● Text excerpt:
---------------

# Kage system 8 footer for New Holland ls 180



## skywalker (Nov 15, 2009)

will the Kage system 8 footer be a good fit for my Ls 180 New Holland, anyone running one and how much is the cost, thanks


----------



## PTSolutions (Dec 8, 2007)

8 footer should be fine on a 180. Kage has a quote system on their website.


----------



## xtreem3d (Nov 26, 2005)

i'm running 3... 9 footers on 185's and could easily push a 10. One of my subs is pushing my 9 footer with an S160 , no problems. i buy boss plows so i only know the Kage is about 2500.00 but contact Kristin for an exact quote,
Steve


----------



## skywalker (Nov 15, 2009)

so, just so i understand, your boss will fit the Kage pusher, right, if so will the Kage pusher fit on my XLS if i put one on my skid steer, if i ever figure it out


----------



## ff610 (Jan 9, 2009)

I have a Kage 10' on my Bobcat S650 and love it. Plenty of power to push it. My cost was $6000 shipped because I got a discount from the SIMA Symposium last year. Basically saved my shipping costs.

---------------

● The data:
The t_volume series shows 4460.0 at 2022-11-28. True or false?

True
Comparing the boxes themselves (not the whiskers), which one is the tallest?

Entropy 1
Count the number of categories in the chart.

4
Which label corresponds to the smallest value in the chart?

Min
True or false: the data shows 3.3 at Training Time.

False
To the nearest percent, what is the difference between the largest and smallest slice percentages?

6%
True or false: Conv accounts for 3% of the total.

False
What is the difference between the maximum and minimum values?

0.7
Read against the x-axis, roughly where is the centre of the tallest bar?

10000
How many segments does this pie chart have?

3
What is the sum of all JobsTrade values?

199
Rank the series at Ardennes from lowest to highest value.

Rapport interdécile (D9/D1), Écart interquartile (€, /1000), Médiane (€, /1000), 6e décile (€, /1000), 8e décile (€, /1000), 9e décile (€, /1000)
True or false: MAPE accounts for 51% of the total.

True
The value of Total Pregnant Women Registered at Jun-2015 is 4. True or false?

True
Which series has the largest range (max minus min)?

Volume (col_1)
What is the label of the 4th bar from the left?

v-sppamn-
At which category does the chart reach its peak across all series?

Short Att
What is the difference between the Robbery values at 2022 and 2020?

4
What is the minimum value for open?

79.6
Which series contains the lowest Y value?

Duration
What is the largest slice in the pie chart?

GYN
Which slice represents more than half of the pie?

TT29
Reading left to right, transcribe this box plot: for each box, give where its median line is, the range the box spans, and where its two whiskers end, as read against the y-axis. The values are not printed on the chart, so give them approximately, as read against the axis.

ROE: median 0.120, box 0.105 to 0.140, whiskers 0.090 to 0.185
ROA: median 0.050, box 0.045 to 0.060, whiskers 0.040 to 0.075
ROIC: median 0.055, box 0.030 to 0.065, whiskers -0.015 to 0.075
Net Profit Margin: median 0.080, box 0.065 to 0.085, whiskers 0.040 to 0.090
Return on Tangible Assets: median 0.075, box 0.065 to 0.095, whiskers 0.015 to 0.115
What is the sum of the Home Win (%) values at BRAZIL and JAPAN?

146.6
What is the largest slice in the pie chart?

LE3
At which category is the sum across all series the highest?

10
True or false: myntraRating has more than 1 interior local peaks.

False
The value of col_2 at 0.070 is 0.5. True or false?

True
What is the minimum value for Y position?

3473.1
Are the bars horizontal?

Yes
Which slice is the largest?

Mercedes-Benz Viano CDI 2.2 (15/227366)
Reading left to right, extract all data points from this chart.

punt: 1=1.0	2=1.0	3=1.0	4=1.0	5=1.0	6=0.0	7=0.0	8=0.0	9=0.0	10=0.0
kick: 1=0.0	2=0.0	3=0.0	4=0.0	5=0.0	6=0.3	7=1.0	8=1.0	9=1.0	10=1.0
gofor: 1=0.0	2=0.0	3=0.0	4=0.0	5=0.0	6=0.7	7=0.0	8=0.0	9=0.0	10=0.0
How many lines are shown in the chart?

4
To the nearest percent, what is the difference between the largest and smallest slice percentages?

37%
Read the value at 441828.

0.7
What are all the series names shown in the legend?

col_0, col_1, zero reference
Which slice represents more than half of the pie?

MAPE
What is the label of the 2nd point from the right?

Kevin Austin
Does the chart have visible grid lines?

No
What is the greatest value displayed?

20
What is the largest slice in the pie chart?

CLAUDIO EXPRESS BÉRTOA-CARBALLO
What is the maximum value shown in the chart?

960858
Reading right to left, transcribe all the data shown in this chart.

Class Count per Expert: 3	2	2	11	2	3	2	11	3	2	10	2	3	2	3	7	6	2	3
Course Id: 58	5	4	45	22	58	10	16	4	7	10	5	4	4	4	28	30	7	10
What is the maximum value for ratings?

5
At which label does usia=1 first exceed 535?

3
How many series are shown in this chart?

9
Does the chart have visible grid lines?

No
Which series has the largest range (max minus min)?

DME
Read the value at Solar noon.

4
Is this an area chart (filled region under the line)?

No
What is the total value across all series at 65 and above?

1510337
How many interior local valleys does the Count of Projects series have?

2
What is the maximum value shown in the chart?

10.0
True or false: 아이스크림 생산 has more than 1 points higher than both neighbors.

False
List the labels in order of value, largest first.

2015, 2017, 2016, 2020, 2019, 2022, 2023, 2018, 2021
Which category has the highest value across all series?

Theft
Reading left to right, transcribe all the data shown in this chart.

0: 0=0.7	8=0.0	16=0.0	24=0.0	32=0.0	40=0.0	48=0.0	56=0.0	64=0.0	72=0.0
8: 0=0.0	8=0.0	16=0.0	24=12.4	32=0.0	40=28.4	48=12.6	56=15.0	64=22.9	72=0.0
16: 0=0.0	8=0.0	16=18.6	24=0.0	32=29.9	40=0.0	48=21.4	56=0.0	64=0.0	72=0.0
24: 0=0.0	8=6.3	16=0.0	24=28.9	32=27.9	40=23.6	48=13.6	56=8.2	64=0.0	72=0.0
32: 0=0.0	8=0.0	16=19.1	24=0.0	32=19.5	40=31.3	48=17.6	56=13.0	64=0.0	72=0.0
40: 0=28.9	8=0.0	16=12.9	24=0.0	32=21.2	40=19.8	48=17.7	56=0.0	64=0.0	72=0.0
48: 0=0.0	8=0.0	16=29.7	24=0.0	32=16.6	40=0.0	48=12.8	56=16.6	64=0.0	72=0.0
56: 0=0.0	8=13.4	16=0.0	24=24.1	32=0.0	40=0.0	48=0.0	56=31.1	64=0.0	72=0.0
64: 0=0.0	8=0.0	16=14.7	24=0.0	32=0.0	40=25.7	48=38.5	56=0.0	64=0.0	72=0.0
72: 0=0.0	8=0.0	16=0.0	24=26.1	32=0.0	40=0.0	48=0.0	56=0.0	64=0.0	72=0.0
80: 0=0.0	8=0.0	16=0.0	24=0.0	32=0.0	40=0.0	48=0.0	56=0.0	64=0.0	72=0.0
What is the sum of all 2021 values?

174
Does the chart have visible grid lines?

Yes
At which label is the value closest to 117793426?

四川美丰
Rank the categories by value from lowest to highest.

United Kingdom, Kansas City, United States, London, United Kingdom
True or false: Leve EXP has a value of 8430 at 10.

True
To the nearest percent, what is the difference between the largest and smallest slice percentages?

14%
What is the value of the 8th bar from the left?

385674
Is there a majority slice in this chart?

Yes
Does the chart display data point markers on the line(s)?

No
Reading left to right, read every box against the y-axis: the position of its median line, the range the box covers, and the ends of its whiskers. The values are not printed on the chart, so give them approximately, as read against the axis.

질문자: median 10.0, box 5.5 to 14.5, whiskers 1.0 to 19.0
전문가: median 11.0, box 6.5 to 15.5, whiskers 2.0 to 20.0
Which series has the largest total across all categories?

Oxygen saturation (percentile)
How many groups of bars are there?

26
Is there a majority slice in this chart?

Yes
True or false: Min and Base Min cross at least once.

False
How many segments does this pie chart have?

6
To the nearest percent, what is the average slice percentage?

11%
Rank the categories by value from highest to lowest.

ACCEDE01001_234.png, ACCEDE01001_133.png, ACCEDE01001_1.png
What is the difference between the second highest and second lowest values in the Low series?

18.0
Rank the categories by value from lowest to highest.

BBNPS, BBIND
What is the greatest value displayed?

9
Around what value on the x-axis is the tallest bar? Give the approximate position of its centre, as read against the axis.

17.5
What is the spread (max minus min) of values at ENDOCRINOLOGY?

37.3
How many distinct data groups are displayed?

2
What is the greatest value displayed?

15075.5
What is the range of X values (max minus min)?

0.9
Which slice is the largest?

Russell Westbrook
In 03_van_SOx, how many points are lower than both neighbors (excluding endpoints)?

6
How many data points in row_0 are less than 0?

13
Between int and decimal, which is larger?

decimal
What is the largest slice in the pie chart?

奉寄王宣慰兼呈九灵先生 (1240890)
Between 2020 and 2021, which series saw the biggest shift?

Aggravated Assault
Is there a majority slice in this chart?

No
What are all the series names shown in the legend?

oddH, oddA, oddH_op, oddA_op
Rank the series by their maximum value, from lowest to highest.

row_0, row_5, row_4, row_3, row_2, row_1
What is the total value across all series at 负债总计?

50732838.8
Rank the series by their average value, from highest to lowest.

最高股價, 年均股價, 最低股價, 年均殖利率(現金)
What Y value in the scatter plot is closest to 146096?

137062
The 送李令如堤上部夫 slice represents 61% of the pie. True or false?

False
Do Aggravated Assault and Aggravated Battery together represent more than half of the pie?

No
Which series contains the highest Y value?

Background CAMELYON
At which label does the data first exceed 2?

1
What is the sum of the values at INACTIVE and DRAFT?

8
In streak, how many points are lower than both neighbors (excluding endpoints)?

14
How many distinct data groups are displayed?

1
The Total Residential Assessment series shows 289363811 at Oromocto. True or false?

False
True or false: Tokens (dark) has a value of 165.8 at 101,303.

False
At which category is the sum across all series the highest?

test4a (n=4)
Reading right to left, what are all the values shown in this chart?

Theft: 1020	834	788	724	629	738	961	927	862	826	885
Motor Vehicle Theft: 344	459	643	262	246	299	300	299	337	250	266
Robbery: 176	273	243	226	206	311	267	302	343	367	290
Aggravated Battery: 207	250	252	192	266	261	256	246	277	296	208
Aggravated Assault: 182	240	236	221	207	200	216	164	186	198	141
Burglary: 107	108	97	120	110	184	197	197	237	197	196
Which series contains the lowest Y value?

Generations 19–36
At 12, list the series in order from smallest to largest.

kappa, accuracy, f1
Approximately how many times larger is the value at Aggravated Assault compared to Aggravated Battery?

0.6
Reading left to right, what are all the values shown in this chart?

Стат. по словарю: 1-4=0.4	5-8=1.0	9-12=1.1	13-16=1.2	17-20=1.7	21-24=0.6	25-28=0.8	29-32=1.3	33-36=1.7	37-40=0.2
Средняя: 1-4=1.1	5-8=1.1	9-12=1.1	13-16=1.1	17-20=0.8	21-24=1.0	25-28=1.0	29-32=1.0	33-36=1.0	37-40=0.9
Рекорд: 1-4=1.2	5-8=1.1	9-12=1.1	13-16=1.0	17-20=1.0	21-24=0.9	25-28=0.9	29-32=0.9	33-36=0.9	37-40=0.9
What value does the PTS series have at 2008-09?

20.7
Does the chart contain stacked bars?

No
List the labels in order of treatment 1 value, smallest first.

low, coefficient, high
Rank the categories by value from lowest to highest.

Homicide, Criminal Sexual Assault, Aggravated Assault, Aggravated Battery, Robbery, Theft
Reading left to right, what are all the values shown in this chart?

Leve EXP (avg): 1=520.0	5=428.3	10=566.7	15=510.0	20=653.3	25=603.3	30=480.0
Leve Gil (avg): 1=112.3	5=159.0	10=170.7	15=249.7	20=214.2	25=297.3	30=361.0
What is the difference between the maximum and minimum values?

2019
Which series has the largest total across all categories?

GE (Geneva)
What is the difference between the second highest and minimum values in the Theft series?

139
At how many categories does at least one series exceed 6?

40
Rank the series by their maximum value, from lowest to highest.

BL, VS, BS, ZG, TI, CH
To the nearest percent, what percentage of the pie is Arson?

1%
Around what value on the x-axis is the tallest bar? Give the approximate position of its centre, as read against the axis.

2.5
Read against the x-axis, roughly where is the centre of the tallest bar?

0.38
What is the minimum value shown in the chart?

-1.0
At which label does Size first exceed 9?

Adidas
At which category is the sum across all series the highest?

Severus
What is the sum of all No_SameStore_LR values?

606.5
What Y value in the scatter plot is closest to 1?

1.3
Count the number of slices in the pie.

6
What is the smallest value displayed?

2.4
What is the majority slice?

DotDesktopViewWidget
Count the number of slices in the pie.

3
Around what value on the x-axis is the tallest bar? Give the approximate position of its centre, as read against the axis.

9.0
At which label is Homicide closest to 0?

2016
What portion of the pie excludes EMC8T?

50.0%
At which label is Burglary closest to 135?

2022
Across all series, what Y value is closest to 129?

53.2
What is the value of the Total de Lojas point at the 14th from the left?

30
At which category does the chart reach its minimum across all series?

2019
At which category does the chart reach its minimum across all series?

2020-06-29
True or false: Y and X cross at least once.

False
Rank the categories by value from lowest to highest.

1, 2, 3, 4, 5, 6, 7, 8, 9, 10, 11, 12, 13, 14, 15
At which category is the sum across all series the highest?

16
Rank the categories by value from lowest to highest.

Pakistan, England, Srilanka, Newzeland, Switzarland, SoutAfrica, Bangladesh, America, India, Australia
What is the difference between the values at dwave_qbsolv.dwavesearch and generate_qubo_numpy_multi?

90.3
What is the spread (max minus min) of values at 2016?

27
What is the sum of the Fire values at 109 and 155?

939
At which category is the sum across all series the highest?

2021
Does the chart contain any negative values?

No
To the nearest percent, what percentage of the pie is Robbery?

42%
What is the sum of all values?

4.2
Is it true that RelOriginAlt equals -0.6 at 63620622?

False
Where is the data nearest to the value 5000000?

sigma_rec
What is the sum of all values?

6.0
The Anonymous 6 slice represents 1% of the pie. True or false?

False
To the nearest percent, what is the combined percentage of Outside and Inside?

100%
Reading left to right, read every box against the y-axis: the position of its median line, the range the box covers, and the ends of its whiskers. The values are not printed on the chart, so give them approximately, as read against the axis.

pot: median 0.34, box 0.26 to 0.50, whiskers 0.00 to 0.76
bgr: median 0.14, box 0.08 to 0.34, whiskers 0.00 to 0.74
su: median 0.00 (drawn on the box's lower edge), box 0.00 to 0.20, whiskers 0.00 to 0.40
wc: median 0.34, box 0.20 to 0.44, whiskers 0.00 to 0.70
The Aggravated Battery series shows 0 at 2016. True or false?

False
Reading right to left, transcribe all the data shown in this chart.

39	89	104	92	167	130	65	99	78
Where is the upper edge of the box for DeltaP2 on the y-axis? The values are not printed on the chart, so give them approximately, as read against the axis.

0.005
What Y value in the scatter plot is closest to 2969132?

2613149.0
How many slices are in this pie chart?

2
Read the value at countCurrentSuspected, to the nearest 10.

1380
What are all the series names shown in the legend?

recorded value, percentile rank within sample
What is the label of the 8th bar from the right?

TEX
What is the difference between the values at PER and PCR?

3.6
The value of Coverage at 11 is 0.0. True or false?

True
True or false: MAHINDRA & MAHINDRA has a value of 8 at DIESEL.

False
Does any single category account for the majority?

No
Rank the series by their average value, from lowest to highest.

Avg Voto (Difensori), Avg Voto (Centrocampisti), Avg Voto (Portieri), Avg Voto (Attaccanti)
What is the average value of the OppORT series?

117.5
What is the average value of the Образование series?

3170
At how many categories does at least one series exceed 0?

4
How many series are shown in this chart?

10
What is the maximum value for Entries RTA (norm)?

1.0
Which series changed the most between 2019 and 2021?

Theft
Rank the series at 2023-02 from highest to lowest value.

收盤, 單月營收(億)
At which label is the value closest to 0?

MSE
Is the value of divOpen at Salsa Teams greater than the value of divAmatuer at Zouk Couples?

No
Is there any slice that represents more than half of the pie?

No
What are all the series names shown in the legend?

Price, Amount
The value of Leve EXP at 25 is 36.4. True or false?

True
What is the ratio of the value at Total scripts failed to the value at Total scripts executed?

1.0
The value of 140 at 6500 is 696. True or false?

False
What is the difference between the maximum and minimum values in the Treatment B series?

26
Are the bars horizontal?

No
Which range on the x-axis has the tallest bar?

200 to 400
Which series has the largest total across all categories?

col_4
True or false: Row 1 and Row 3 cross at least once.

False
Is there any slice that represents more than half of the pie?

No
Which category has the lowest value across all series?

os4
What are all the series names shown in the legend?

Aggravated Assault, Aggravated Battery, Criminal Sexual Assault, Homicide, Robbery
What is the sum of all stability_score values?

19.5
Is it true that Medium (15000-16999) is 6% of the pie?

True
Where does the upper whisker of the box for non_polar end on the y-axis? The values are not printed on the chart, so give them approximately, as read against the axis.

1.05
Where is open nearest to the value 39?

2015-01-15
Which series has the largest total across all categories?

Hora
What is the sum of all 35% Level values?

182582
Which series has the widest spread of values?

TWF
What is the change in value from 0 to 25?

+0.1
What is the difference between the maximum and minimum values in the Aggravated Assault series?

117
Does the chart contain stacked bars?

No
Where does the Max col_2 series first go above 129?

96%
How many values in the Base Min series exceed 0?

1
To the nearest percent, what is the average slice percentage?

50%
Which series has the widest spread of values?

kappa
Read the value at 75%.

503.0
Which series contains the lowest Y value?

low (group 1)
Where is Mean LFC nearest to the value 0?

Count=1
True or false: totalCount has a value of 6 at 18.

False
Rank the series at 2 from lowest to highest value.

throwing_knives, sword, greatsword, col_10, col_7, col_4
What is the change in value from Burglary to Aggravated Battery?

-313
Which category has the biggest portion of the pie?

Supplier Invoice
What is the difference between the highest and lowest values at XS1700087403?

---------------

● Tasks for this exercise:
[a] Answer these questions about the forum thread, each on its own line:
(i) According to PTSolutions, what does Kage have on their website?
(ii) On which machine does ff610 have a Kage 10'?
(iii) What cost did ff610 pay for the Kage, and what got them a discount?
[b] Lay out the rows from the line with "Homicide, Criminal Sexual" up to and including the line with "What portion of the pie excludes EMC8T?" as a JSON list of strings, one string per line and blank lines left out.

● Answers:
[a]
(i) A quote system.
(ii) A Bobcat S650.
(iii) $6000 shipped; a discount from the SIMA Symposium.

[b]
[
  "Homicide, Criminal Sexual Assault, Aggravated Assault, Aggravated Battery, Robbery, Theft",
  "Reading left to right, what are all the values shown in this chart?",
  "Leve EXP (avg): 1=520.0\t5=428.3\t10=566.7\t15=510.0\t20=653.3\t25=603.3\t30=480.0",
  "Leve Gil (avg): 1=112.3\t5=159.0\t10=170.7\t15=249.7\t20=214.2\t25=297.3\t30=361.0",
  "What is the difference between the maximum and minimum values?",
  "2019",
  "Which series has the largest total across all categories?",
  "GE (Geneva)",
  "What is the difference between the second highest and minimum values in the Theft series?",
  "139",
  "At how many categories does at least one series exceed 6?",
  "40",
  "Rank the series by their maximum value, from lowest to highest.",
  "BL, VS, BS, ZG, TI, CH",
  "To the nearest percent, what percentage of the pie is Arson?",
  "1%",
  "Around what value on the x-axis is the tallest bar? Give the approximate position of its centre, as read against the axis.",
  "2.5",
  "Read against the x-axis, roughly where is the centre of the tallest bar?",
  "0.38",
  "What is the minimum value shown in the chart?",
  "-1.0",
  "At which label does Size first exceed 9?",
  "Adidas",
  "At which category is the sum across all series the highest?",
  "Severus",
  "What is the sum of all No_SameStore_LR values?",
  "606.5",
  "What Y value in the scatter plot is closest to 1?",
  "1.3",
  "Count the number of slices in the pie.",
  "6",
  "What is the smallest value displayed?",
  "2.4",
  "What is the majority slice?",
  "DotDesktopViewWidget",
  "Count the number of slices in the pie.",
  "3",
  "Around what value on the x-axis is the tallest bar? Give the approximate position of its centre, as read against the axis.",
  "9.0",
  "At which label is Homicide closest to 0?",
  "2016",
  "What portion of the pie excludes EMC8T?"
]